Moderate-Severe pancreatitis:

  • Nasogastric feeding if unable to tolerate oral after 72 hours

  • Nasoduodenal feeding preferred (less stimulation)

  • Enteral nutrition superior to parenteral

  • Avoid oral/NG feeding if ileus present

Treating the Underlying Cause

Gallstone pancreatitis:

  • Early ERCP (within 24 hours) if:

    • Cholangitis present

    • Persistent biliary obstruction

    • Stone impacted at papilla

  • Cholecystectomy during same admission (if fit for surgery)

Alcohol-related:

  • Alcohol cessation counseling

  • Referral to addiction services

Hypertriglyceridemia:

  • Fasting triglycerides < 1000 mg/dL before oral intake

  • Consider insulin infusion

  • Fibrates for long-term management

Endoscopic Interventions

ERCP indications:

  • Biliary sepsis/cholangitis

  • Persistent obstruction

  • Failed stone extraction on imaging

Pseudocyst drainage:

  • If symptomatic (pain, compression)

  • Growing in size

  • Infection suspected

  • Usually endoscopic (transgastric) drainage

Complications

Local Complications

Complication Description Management
Pancreatic necrosis Non-viable pancreatic tissue Antibiotics if infected, consider drainage
Pseudocyst Fluid collection, walled off Drain if symptomatic or >6 cm
Walled-off necrosis Mature, organized necrosis Endoscopic or surgical drainage
Pancreatic abscess Infected collection Antibiotics + drainage

Systemic Complications

  • SIRS and MODS

  • Acute kidney injury

  • ARDS

  • Shock (septic or hypovolemic)

  • Disseminated intravascular coagulation

  • Pancreatic encephalopathy

When to Escalate to ICU

  • Persistent organ failure

  • Pancreatic necrosis with infection

  • Unable to maintain oxygenation

  • Hemodynamic instability unresponsive to fluids

  • Severe metabolic disturbances

Prognostic Scoring Systems

Ranson's Criteria

On admission:

  • Age > 55 years

  • WBC > 16,000/mm³

  • Glucose > 200 mg/dL

  • LDH > 350 IU/L

  • AST > 250 IU/L

At 48 hours:

  • Hct drop > 10%

  • BUN increase > 5 mg/dL

  • Calcium < 8 mg/dL

  • PaO2 < 60 mmHg

  • Base deficit > 4 mEq/L

  • Fluid sequestration > 6 L

Interpretation:

  • < 3 criteria: Low mortality (<2%)

[Stored items]
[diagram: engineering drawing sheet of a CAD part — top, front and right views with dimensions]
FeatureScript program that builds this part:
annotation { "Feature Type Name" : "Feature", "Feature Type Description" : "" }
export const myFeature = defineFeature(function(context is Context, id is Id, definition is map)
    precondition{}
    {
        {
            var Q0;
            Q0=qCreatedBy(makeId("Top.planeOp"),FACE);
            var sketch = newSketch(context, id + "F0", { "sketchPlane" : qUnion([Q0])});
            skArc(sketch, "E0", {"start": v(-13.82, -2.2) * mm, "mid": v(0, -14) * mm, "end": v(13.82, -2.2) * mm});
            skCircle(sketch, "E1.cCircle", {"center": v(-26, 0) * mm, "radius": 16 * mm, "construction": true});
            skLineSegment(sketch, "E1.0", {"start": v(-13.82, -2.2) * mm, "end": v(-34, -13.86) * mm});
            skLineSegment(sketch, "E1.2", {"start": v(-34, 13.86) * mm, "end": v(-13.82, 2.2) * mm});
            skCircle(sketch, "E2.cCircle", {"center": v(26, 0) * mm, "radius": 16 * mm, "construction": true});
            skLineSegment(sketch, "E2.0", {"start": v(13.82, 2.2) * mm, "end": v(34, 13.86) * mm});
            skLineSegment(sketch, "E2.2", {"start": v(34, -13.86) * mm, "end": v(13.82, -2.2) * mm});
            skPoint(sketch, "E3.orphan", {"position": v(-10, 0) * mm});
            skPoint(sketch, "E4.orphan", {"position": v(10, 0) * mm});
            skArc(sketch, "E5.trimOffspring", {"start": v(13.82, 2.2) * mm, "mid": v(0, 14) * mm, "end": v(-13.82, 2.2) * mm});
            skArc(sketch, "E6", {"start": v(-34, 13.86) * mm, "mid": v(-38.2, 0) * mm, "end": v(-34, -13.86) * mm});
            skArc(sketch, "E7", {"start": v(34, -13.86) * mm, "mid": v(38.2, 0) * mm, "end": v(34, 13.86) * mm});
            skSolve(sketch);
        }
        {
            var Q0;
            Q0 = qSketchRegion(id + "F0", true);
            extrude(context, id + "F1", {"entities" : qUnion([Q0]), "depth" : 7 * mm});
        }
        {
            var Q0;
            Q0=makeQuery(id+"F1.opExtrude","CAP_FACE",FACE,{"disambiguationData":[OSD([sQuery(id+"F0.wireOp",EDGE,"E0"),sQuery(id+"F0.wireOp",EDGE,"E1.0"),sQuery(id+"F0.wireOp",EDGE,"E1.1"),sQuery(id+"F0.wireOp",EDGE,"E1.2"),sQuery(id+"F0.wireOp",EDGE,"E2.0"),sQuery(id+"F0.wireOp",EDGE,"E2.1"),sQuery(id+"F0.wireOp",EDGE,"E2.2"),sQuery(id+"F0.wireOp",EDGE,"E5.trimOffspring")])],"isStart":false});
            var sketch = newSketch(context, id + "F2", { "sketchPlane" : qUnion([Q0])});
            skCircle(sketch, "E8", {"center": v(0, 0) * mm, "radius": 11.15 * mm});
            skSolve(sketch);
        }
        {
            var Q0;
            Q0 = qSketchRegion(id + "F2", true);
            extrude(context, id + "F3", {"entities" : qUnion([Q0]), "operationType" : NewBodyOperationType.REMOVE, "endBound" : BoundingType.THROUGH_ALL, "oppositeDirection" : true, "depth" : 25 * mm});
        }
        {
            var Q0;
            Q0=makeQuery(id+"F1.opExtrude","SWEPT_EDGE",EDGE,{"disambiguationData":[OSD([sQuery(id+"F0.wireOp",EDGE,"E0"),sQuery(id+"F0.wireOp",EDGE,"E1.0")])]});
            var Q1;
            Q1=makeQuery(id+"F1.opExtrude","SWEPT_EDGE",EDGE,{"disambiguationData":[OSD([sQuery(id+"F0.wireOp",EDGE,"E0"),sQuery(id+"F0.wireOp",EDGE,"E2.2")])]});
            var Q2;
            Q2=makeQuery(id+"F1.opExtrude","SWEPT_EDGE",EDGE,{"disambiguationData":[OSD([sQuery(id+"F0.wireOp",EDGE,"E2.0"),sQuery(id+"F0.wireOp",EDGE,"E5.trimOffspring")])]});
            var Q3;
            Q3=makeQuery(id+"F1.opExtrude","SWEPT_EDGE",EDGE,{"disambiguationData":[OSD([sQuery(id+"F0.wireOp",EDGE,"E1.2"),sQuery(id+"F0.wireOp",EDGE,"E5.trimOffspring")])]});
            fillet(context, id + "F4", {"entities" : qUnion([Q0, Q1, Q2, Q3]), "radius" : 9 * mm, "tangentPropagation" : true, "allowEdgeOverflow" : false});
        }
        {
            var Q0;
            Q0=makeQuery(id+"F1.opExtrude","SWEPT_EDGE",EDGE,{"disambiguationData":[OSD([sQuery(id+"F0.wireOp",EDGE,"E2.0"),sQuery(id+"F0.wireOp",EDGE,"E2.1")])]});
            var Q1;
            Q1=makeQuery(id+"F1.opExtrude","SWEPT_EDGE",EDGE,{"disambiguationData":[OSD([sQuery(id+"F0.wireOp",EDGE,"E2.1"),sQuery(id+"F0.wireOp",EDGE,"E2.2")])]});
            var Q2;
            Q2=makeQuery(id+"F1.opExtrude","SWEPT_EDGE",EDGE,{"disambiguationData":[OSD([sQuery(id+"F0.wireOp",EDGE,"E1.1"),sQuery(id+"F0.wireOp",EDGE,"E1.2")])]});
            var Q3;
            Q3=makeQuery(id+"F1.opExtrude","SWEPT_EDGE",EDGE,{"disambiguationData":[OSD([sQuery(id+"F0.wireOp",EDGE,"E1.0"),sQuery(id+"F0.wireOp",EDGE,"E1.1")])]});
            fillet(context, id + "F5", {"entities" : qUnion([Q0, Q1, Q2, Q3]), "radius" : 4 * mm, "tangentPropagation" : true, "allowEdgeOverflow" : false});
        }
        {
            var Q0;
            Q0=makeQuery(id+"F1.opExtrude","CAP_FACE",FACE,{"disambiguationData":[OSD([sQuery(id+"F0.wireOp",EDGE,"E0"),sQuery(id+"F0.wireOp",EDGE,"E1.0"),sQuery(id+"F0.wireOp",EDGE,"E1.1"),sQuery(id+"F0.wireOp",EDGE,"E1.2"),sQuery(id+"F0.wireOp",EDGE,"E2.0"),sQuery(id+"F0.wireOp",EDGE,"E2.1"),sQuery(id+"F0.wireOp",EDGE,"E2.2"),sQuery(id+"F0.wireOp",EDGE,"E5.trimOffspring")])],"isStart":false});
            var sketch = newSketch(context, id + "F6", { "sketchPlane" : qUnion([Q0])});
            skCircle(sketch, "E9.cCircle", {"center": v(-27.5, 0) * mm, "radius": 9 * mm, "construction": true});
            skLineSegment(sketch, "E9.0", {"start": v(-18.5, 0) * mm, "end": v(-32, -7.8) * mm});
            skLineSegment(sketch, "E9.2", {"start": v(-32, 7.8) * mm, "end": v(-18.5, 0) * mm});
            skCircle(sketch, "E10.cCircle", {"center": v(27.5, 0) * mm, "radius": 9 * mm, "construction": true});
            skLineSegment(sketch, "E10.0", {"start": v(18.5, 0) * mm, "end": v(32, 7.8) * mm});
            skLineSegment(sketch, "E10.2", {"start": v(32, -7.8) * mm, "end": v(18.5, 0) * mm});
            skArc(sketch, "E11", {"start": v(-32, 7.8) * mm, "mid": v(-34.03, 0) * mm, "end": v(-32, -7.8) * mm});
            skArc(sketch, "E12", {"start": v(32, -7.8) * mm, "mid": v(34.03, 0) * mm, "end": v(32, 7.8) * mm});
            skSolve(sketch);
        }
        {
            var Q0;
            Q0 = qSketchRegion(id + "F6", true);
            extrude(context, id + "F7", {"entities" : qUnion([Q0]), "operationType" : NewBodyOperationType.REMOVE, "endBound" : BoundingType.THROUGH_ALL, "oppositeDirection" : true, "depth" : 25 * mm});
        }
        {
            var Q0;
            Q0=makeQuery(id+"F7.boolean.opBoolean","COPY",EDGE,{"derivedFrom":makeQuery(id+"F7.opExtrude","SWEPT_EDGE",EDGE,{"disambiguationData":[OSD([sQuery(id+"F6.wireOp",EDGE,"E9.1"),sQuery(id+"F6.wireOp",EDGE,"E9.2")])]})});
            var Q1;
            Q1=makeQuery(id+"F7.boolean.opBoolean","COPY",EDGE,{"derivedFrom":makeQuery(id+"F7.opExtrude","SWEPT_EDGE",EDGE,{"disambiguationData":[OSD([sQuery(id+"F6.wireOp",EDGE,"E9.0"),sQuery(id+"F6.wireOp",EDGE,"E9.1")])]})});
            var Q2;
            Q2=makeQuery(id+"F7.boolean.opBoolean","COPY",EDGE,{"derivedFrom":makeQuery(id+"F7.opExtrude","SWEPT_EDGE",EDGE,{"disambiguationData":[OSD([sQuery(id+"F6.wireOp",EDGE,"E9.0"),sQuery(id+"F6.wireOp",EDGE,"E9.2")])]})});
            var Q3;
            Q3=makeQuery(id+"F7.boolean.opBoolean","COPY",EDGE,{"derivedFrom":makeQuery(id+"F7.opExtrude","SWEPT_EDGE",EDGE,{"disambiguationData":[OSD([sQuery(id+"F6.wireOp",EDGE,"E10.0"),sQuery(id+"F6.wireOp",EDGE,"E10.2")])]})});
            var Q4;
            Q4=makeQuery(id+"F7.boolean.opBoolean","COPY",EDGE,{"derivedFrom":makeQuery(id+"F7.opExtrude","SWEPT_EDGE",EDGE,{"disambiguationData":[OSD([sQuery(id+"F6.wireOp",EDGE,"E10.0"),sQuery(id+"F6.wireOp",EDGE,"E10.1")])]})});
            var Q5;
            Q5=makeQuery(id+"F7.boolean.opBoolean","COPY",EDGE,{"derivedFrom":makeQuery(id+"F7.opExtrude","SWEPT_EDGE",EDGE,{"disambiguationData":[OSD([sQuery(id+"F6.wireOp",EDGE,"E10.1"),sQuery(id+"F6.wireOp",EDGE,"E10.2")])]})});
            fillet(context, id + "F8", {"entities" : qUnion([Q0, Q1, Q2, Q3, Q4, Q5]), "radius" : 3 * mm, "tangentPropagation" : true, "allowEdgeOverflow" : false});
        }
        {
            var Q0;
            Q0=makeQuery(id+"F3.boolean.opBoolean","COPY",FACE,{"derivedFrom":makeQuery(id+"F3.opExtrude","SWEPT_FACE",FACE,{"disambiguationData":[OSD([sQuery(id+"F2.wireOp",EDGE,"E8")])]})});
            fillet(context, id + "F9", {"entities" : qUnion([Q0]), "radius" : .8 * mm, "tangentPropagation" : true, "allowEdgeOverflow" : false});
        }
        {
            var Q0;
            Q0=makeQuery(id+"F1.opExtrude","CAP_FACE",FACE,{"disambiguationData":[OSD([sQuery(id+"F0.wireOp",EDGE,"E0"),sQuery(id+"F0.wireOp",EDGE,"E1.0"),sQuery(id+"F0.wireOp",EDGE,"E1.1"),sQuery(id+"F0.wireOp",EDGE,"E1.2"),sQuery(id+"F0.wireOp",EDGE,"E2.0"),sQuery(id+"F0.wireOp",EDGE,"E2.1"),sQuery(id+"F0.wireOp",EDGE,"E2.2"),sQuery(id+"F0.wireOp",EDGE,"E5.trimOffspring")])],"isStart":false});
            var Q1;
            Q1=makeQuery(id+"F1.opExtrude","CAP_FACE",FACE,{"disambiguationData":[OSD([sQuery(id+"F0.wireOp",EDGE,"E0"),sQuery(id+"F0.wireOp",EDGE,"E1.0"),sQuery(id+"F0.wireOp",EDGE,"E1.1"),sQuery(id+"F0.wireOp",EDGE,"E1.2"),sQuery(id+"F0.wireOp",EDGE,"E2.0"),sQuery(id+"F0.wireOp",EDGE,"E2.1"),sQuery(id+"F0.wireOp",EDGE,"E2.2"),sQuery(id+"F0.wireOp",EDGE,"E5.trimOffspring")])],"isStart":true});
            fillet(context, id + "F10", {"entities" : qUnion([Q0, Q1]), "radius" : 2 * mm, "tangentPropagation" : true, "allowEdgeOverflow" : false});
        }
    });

WORK REQUEST A: According to the pancreatitis notes, above what size should a pseudocyst be drained?
WORK REQUEST B: Carry on writing the pancreatitis notes from their final line.

TASK RESPONSE A: More than 6 cm.

TASK RESPONSE B:
  • 3-4 criteria: Moderate mortality (15%)

  • 5-6 criteria: High mortality (40%)

  • 6 criteria: Very high mortality (100%)

APACHE II Score

  • More complex but more accurate

  • Score ≥ 8 suggests severe pancreatitis

Discharge Planning and Follow-up

Before discharge, ensure:

  • Tolerating oral diet

  • Pain controlled with oral medications

  • Mobile and self-caring

Follow-up:

  • Outpatient appointment within 4-6 weeks

  • Abdominal ultrasound to assess gallbladder

  • Alcohol counseling completion

  • Consider CT if symptoms persist

PLAB 2 Key Points to Remember

  1. Diagnosis requires 2 of 3: Pain, amylase/lipase ≥3x ULN, imaging findings

  2. First-line investigation: Abdominal ultrasound

  3. CT indication: Uncertain diagnosis, after 72 hours for severity assessment

  4. Most important initial step: Aggressive fluid resuscitation

  5. Gallstone pancreatitis + cholangitis: ERCP within 24 hours

  6. Severe pancreatitis: Nil by mouth, consider NG feeding after 72 hours

  7. Pseudocyst: Drain if >6 cm or symptomatic

  8. Mortality prediction: Ranson's criteria (3+ = severe)

  9. Complications: Necrosis, pseudocyst, systemic organ failure

  10. Cholecystectomy: During same admission for gallstone pancreatitis

Summary

Acute pancreatitis management in PLAB 2 focuses on:

  • Prompt diagnosis with lipase/amylase and imaging

  • Aggressive fluid resuscitation in first 24 hours

  • Identify and treat cause (gallstones, alcohol, lipids)

  • Monitor for complications and escalate appropriately

  • Early enteral feeding when safe

  • Definitive treatment before discharge

Master these guidelines, and you'll be well-prepared for any acute pancreatitis scenario in your PLAB 2 exam!


Note: This guide is based on current NICE guidelines and standard medical practice. Always refer to the latest local protocols in the exam.